Thanks for pointing this out. Haven't had much time to consider things like this yet.
I have this request: could you please make security your first priority when you design things? If you leave it until later, it'll keep on being left until later, and it's far too likely never to happen. At the very least, it is likely to be significantly more expensive to implement later and is more likely to have holes.
No, but I want to, I really do. It's just that early designs are more useful if they're pliable.
Gruber's decision to include html in the markdown "spec" has always perplexed me.
The point of Markdown is to abstract away the common HTML use cases in a markup format. There's plenty of HTML semantics where mapping them into Markdown would be both painful and unhelpful. Like, I'm probably one of a small number of weirdos who uses code, samp, kbd and var. Good luck turning those into blobs of memorable punctuation.

Sometimes I want to put custom attributes on links: rel and class, but also RDFa attributes like property and classof. Without the ability to make a link the old-fashioned way, you can't do that.

Markdown gives shortcuts for the common stuff and allows authors to use HTML tags for the fiddly bits that it doesn't optimise.
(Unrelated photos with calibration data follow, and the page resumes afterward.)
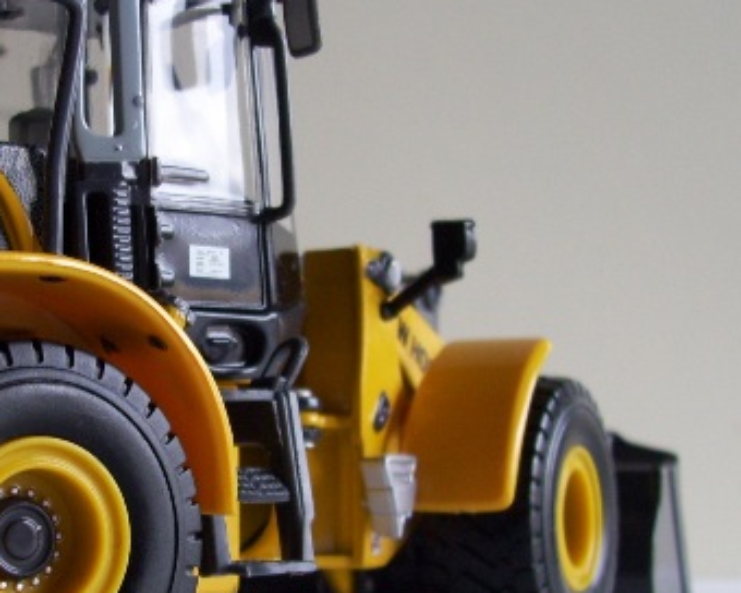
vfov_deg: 19.6
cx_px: 186
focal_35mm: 78
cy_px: 404
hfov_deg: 24.2
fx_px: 1711
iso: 80
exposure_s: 1/50
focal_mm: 5.7
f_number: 2.9
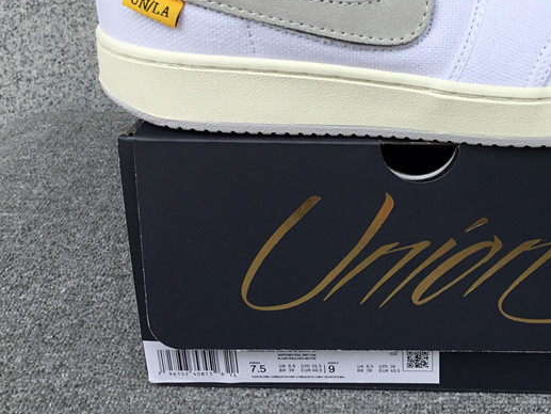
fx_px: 860
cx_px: 428
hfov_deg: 34.6
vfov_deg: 26.7
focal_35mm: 54
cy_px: 99
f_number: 2.4
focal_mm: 3.3
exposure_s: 1/497
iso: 25
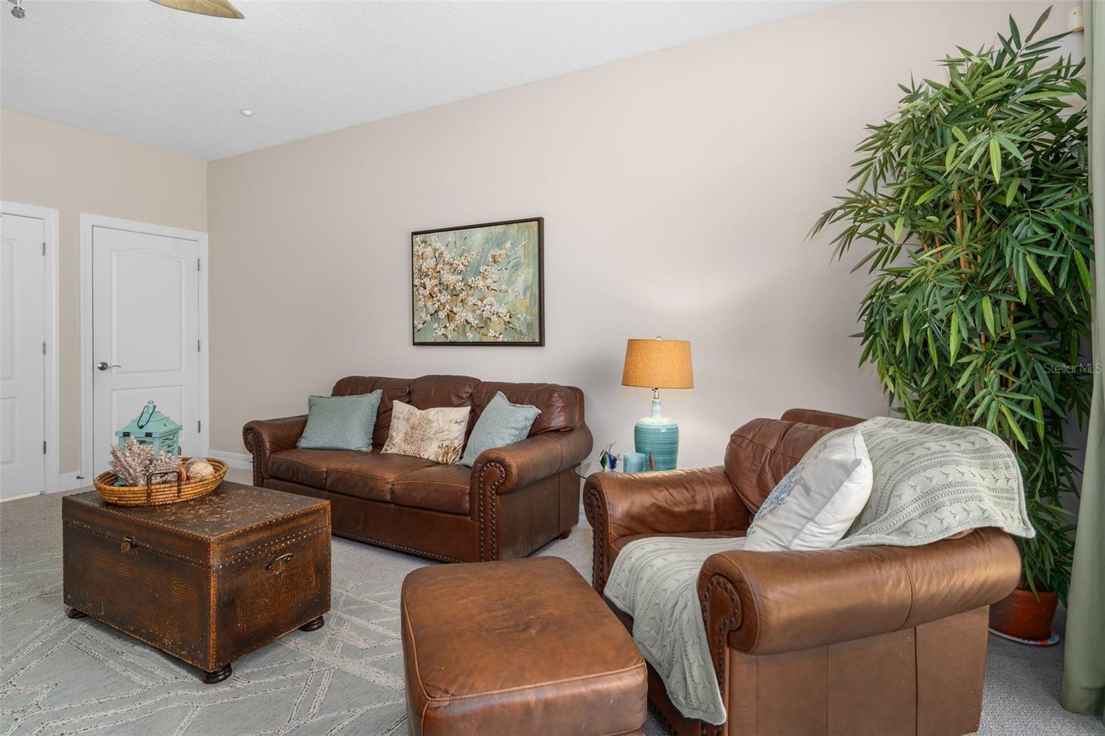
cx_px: 552
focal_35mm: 17
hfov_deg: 93.3
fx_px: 522
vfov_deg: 70.4
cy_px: 368
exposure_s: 1/2
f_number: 8
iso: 320
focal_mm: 17
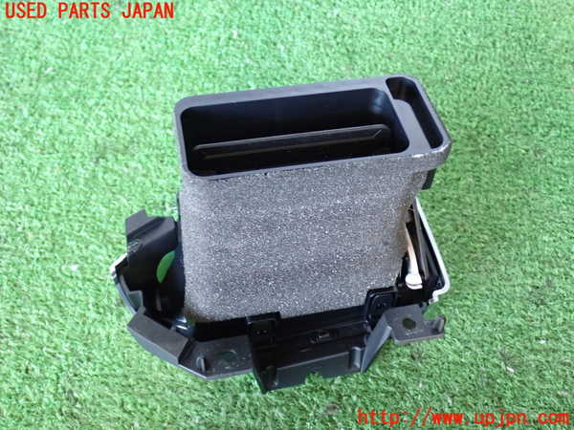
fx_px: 680
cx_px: 287
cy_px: 215
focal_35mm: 41
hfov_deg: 45.8
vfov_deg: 35.1
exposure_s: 1/40
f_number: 2.8
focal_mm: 7.31
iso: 800
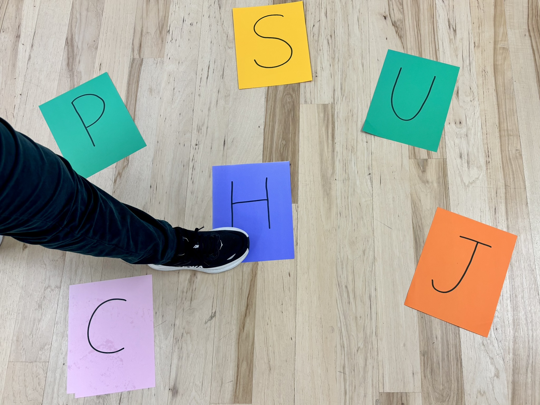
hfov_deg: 67.3
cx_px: 270
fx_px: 406
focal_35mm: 26
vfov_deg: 53.1
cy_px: 202
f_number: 1.6
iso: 64
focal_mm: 5.96
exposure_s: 1/63
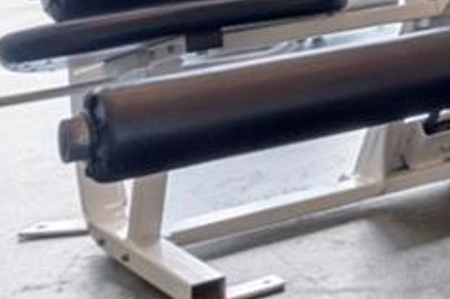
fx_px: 1187
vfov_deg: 12.5
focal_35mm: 95
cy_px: -318
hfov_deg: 10.1
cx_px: 1504
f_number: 8
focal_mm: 14
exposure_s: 1/13
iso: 125
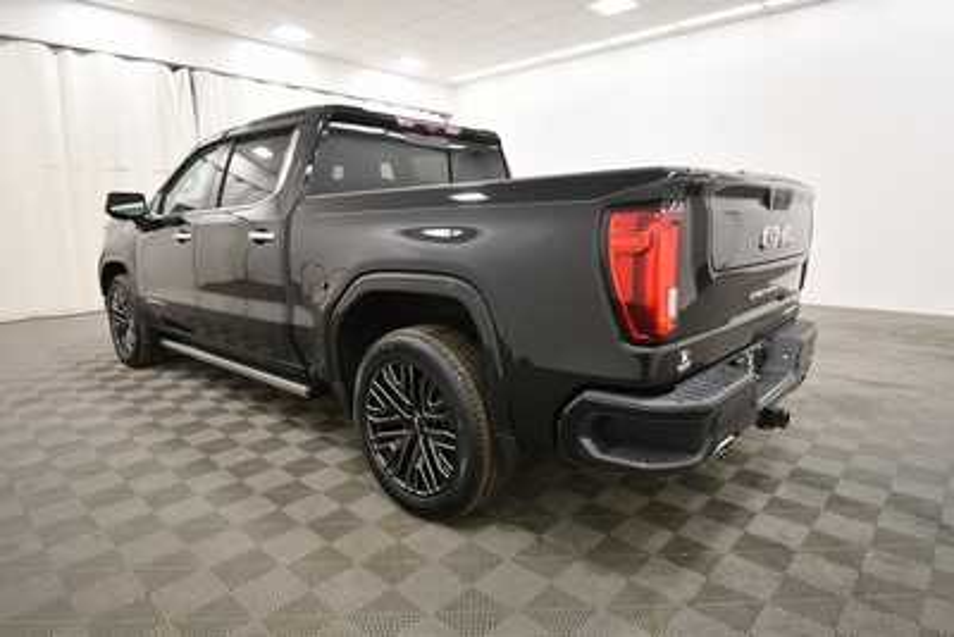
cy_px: 318
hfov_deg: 81.2
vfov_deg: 59.5
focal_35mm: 21
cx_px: 477
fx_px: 557
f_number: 5
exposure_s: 1/125
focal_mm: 14
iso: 1100
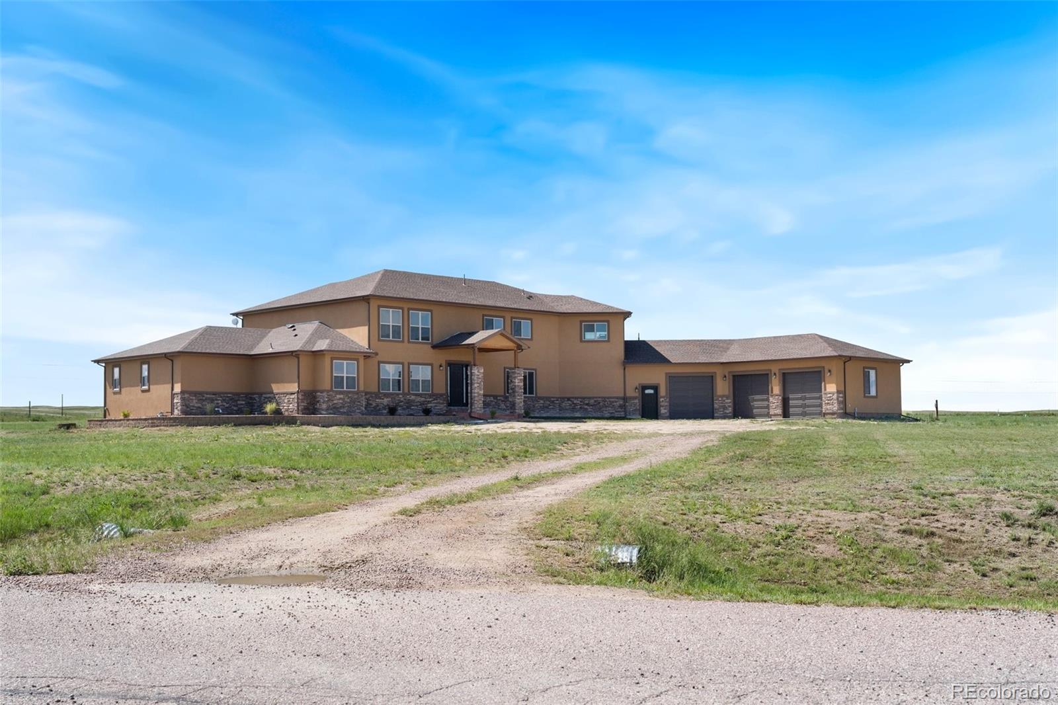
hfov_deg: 45.4
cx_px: 529
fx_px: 1263
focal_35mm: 43
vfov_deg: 31.2
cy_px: 352
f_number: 7.1
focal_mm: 43
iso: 800
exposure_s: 1/1250
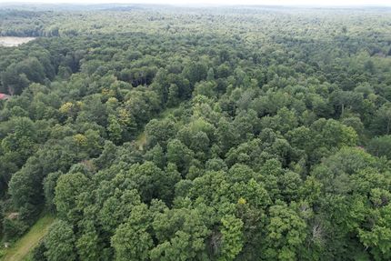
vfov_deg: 57.3
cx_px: 196
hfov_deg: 78.6
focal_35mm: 22
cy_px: 130
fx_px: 239
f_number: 2.8
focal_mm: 8.38
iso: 130
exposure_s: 1/640
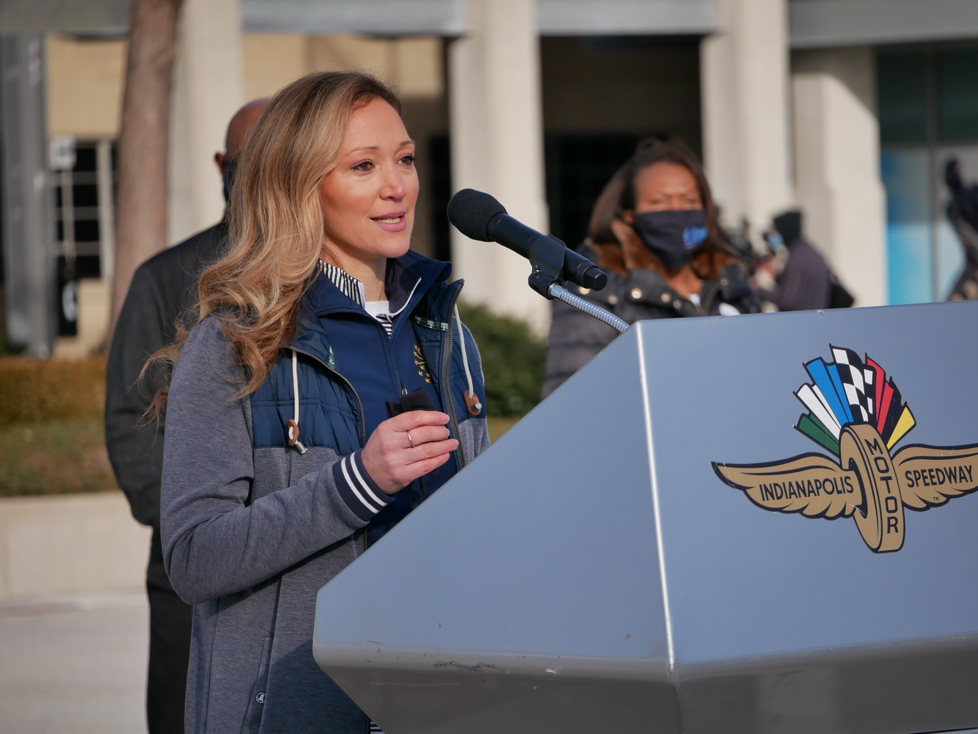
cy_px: 367
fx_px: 8479
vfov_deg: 5.0
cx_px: 489
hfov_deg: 6.6
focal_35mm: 300
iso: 200
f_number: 5.6
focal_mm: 150
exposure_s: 1/800
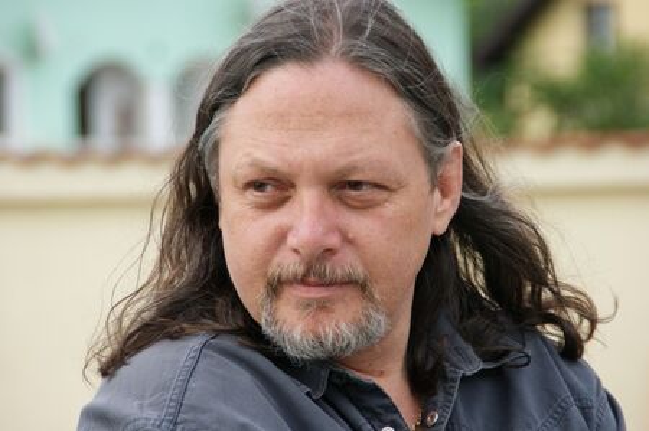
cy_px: 216
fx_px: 4052
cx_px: 324
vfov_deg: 6.1
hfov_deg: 9.2
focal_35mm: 225
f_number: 6.3
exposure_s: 1/250
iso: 400
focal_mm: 150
Markdown without HTML fallback for the use cases Markdown doesn't optimize for would make Markdown fairly useless.

If you went the other route and tried to turn all of HTML into Markdown syntax, you'd have an unusable language. Including HTML is the least bad of the options, IMHO.

I'm pretty sure that's because Markdown was written specifically for pre-processing HTML blog posts. It was never meant to be a full-on replacement for HTML, but simply a way to make the HTML that you're most likely to use when writing such a post easier to write. If I'm the only person who can post to my blog, there are no security issues introduced by using Markdown. (Or at least, no more security issues than would be introduced if I could use pure HTML for posting on my blog.)
I've used it for that, and the inclusion of HTML is sometimes a nice "escape hatch": you can write pages mostly in Markdown, but include inline HTML when you need to add formatting or interaction to a page that Markdown's own syntax doesn't support.

Some Markdown parsers have an option to sanitize embedded HTML, e.g. Discount, and its bindings in various languages, does a very basic s/</\&lt;/g when the "no html" option is used: http://www.pell.portland.or.us/~orc/Code/discount/

You have to be pretty careful with it, but you can use Bleach to white list the tags.